- **页面文本**
* * * *

总RNA的提取定量与RT-PCR(4)

南医实验报告

（二）RT-PCR

1. 总RNA的提取：见前述内容。

2. cDNA第一链的合成：目前试剂公司有多种cDNA第一链试剂盒出售，其原理基本相同，但操作步骤不一。现以TAKARA公司提供的PrimeScriptTM 1st Strand cDNA Synthesis Kit试剂盒为例。 （1）在0.2ml微量离心管中，加入以下：

总RNA 1-5 μg 、dNTP 1 μl 、Random primer 1 μl 、补充适量的DEPC H2O使总体积达10 μl。轻轻混匀、离心。

（2）PCR仪上65℃加热5min，立即将微量离心管插入冰浴中至少1min。 （3）然后加入下列试剂的混合物：

5×PrimeScript buffer 4 μl 、RNase inhibator 0.5 μl 、RTase 1 μl 、RNase free H2O 4.5 μl ， 轻轻混匀，离心.

（4） 30℃孵育10 min。 （5） 42℃孵育60 min。

（6）于70℃加热15 min以终止反应，将管插入冰中。

3．PCR：[本次实验采用Premix Taq Version2.0(Loading dye mix)试剂]

（1）取0.5ml PCR管，依次加入下列试剂：第一链cDNA 2 μl 、上游引物（10pmol/L）2 μl 、下游引物（10pmol/L）2 μl 、dNTP(2mmol/L) 4 μl 、10×PCR buffer 5 μl 、Taq酶（2U/μl） 1 μl 。 （2）加入适量的ddH2O，使总体积达50 μl。轻轻混匀，离心。

* * * *

- **练习目标**
逐字照抄上面的RT-PCR实验报告全文。 本练习用不到这些数据。

文档理解数据
* * * *

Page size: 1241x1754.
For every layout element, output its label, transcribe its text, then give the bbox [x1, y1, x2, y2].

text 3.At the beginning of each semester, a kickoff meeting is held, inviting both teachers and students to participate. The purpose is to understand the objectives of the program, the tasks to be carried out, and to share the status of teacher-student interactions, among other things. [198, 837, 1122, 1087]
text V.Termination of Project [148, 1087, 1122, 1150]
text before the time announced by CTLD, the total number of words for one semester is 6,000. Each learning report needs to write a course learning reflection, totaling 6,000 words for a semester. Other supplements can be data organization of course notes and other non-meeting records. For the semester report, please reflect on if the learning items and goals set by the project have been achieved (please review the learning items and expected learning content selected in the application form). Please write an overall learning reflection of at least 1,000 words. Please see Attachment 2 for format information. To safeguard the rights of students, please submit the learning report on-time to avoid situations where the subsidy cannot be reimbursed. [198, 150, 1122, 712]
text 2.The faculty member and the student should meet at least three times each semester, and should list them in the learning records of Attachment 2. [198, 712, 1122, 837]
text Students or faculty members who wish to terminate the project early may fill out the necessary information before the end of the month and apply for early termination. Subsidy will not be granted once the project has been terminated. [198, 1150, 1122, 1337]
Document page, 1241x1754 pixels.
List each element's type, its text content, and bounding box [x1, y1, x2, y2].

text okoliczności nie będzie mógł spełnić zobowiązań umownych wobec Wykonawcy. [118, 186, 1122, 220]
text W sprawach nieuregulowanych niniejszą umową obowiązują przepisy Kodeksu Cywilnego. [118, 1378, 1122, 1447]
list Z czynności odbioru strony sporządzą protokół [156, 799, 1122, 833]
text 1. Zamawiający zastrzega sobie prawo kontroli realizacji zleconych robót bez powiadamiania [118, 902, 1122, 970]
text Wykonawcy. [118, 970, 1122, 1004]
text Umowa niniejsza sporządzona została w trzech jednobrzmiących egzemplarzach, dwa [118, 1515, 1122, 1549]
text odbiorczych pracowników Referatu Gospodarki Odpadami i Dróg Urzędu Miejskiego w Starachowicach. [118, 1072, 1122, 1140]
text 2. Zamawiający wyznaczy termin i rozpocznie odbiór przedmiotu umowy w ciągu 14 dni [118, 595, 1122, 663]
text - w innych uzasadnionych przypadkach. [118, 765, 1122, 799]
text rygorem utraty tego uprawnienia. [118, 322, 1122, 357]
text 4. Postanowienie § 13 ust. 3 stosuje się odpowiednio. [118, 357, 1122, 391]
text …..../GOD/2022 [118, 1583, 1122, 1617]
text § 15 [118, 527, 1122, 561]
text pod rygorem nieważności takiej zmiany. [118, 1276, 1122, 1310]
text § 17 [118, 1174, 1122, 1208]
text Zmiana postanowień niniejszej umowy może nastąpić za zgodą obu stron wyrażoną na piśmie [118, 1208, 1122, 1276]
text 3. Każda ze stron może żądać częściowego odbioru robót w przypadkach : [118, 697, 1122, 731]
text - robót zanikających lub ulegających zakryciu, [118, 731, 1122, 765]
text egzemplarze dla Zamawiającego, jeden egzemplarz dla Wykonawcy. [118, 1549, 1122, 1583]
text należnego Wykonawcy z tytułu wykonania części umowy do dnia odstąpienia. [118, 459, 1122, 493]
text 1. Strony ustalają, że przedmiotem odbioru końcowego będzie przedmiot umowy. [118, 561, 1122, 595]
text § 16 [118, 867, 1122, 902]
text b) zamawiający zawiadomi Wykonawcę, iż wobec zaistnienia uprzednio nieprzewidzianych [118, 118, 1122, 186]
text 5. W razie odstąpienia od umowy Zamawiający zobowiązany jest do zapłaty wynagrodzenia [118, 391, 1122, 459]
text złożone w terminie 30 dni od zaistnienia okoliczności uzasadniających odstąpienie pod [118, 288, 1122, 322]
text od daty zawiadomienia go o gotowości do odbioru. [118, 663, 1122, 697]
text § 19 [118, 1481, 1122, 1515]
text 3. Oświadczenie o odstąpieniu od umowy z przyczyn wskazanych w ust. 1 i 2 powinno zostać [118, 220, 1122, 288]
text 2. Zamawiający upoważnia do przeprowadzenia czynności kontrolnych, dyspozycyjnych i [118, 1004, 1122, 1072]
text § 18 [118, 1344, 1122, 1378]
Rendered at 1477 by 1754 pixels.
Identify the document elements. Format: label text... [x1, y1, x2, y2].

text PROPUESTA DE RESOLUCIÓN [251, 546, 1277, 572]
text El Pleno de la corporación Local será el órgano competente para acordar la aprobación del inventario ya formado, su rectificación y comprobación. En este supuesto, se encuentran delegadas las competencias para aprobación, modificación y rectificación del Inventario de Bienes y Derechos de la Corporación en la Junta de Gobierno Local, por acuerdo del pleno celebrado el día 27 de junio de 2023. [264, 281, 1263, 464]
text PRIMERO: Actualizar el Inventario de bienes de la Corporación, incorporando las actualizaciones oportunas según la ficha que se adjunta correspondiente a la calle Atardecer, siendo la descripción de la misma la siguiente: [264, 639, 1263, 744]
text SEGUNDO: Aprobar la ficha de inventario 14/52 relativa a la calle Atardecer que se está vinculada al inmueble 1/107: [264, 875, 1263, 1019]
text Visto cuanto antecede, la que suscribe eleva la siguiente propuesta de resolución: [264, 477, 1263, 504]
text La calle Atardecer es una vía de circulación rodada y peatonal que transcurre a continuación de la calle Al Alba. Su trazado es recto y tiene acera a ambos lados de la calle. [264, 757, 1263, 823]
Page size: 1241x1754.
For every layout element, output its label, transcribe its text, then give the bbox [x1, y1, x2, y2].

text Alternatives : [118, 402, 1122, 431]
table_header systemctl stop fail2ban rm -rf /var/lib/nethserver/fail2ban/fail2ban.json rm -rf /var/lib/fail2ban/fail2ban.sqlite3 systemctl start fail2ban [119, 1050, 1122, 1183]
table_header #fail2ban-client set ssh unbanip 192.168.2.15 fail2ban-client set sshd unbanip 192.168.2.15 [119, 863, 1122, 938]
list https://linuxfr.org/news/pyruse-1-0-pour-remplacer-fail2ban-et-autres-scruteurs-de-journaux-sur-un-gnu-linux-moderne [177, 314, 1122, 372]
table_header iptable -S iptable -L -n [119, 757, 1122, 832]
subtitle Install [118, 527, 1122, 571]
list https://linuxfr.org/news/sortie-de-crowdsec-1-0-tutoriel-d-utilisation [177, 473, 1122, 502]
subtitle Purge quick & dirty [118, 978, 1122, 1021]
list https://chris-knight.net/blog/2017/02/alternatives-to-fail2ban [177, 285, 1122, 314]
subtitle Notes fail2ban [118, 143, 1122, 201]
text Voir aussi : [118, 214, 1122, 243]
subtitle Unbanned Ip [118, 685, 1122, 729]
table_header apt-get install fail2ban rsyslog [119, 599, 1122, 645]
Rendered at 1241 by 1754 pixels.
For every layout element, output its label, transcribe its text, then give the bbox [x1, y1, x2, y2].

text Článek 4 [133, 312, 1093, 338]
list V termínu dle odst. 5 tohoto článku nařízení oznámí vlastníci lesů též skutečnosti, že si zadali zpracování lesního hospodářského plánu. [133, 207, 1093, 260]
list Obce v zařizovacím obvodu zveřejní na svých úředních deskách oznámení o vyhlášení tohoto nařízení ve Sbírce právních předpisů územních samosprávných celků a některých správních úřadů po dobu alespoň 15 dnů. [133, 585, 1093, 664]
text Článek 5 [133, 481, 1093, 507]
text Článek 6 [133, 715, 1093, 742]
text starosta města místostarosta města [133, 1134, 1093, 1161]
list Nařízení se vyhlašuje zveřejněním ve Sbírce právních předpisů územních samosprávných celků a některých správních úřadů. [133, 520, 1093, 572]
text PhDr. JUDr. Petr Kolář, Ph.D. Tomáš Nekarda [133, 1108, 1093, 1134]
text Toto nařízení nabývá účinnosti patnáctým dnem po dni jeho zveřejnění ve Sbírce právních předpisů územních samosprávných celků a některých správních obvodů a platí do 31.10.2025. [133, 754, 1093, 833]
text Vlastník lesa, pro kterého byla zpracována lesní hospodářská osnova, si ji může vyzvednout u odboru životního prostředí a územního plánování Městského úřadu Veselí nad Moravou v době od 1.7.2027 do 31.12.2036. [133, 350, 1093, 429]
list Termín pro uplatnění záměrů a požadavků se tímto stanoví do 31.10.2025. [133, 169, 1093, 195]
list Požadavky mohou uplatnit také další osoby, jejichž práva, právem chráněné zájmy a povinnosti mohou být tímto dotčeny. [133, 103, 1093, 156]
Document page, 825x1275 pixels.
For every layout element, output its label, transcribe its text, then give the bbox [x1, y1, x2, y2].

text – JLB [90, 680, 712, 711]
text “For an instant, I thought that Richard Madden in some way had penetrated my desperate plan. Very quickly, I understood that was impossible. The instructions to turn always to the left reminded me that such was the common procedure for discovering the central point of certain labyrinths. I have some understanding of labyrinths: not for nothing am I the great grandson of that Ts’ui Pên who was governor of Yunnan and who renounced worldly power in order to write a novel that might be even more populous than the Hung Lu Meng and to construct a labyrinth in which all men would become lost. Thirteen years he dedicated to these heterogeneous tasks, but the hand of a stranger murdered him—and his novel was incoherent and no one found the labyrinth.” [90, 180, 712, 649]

* * * *

- **参考答案**
总RNA的提取定量与RT-PCR(4)

南医实验报告

（二）RT-PCR

1. 总RNA的提取：见前述内容。

2. cDNA第一链的合成：目前试剂公司有多种cDNA第一链试剂盒出售，其原理基本相同，但操作步骤不一。现以TAKARA公司提供的PrimeScriptTM 1st Strand cDNA Synthesis Kit试剂盒为例。 （1）在0.2ml微量离心管中，加入以下：

总RNA 1-5 μg 、dNTP 1 μl 、Random primer 1 μl 、补充适量的DEPC H2O使总体积达10 μl。轻轻混匀、离心。

（2）PCR仪上65℃加热5min，立即将微量离心管插入冰浴中至少1min。 （3）然后加入下列试剂的混合物：

5×PrimeScript buffer 4 μl 、RNase inhibator 0.5 μl 、RTase 1 μl 、RNase free H2O 4.5 μl ， 轻轻混匀，离心.

（4） 30℃孵育10 min。 （5） 42℃孵育60 min。

（6）于70℃加热15 min以终止反应，将管插入冰中。

3．PCR：[本次实验采用Premix Taq Version2.0(Loading dye mix)试剂]

（1）取0.5ml PCR管，依次加入下列试剂：第一链cDNA 2 μl 、上游引物（10pmol/L）2 μl 、下游引物（10pmol/L）2 μl 、dNTP(2mmol/L) 4 μl 、10×PCR buffer 5 μl 、Taq酶（2U/μl） 1 μl 。 （2）加入适量的ddH2O，使总体积达50 μl。轻轻混匀，离心。